— START Text shown —

Despite the common notion that religious beliefs conflict with evolutionary theory, many philosophers, theologians and scientists have discussed a range of possible ways to view potential compatibility between evolution and religion (Pear et al. 2015; Yasri et al. 2013). In addition, 16,000 religious leaders (Christian, Jews, and Buddhists) signed a letter supporting potential compatibility between evolution and religion, known as “the Clergy Letter Project” (Zimmerman 2018). Therefore, there are religious solutions to the conflict, although they are unlikely to be commonly known among the general public, as already noted.

The controversy around evolution and religion is one particular example of the larger relationship between science and religion, which presents a complex history of interaction that includes frequent controversy and mutual suspicion, but also ongoing cooperation and accommodation (Shane et al. 2016; Yasri et al. 2013) provided a comprehensive review of the various taxonomies described in the literature and summarized the different views according to their similarities and differences (see “Methods” section below). In addition to synthesizing a taxonomy, Yasri et al. (2013) developed a standardized research tool, based on that taxonomy, that enabled identifying the different views of their research objectives and comparing existing and future studies. The tool used by Yasri et al. (2013) is presented in detail in “Methods” section.

— END Text shown —
— START Supplied data —

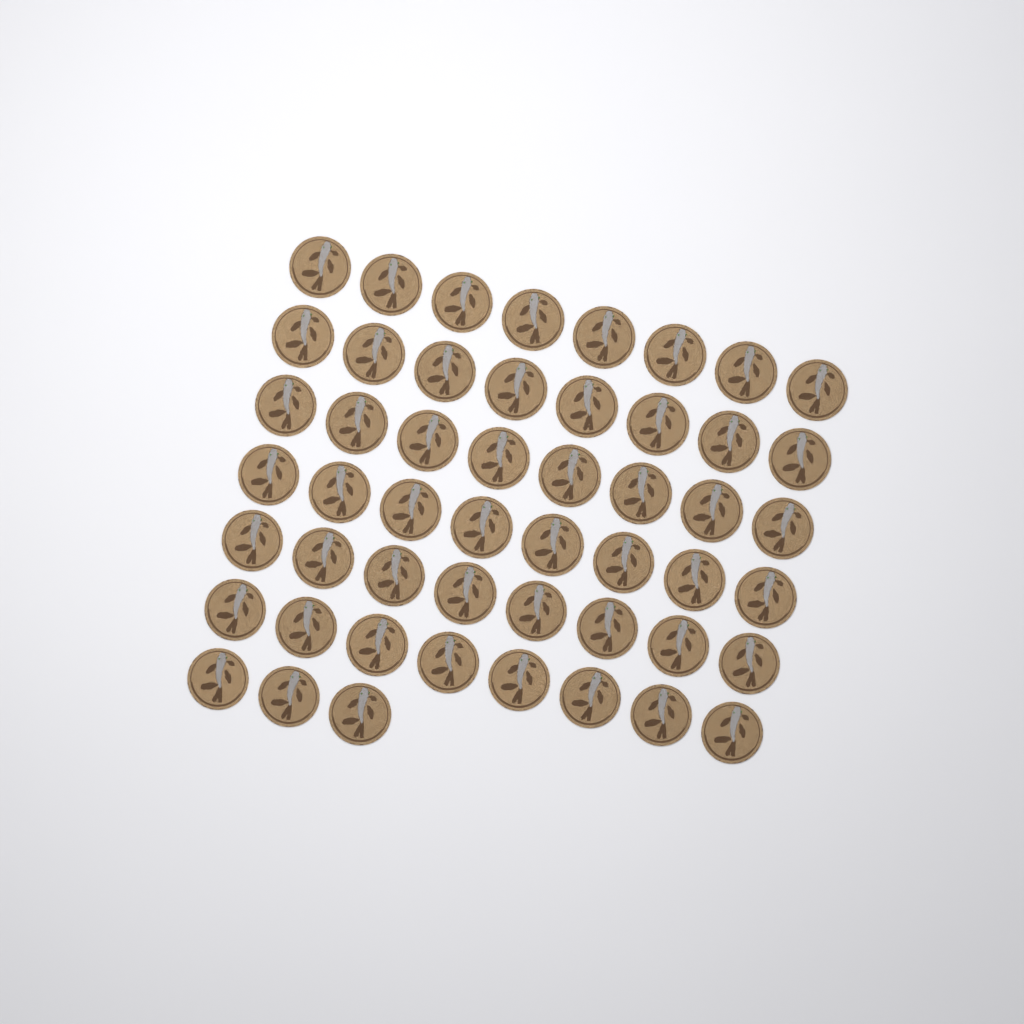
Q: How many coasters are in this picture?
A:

— END Supplied data —

• _Given exercise 1_
In the text on evolution and religion, update the part from "Despite the common" to "as already noted." so that "faith leaders" replaces "religious leaders".
• _Given exercise 2_
Answer these questions from the text on evolution and religion.
(a) How many religious leaders signed the letter supporting compatibility between evolution and religion?
(b) By what name is that letter known?
(c) Besides synthesizing a taxonomy, what did Yasri et al. (2013) develop?

• _Worked answer 1_
Despite the common notion that religious beliefs conflict with evolutionary theory, many philosophers, theologians and scientists have discussed a range of possible ways to view potential compatibility between evolution and religion (Pear et al. 2015; Yasri et al. 2013). In addition, 16,000 faith leaders (Christian, Jews, and Buddhists) signed a letter supporting potential compatibility between evolution and religion, known as “the Clergy Letter Project” (Zimmerman 2018). Therefore, there are religious solutions to the conflict, although they are unlikely to be commonly known among the general public, as already noted.

• _Worked answer 2_
(a) 16,000
(b) The Clergy Letter Project
(c) A standardized research tool based on that taxonomy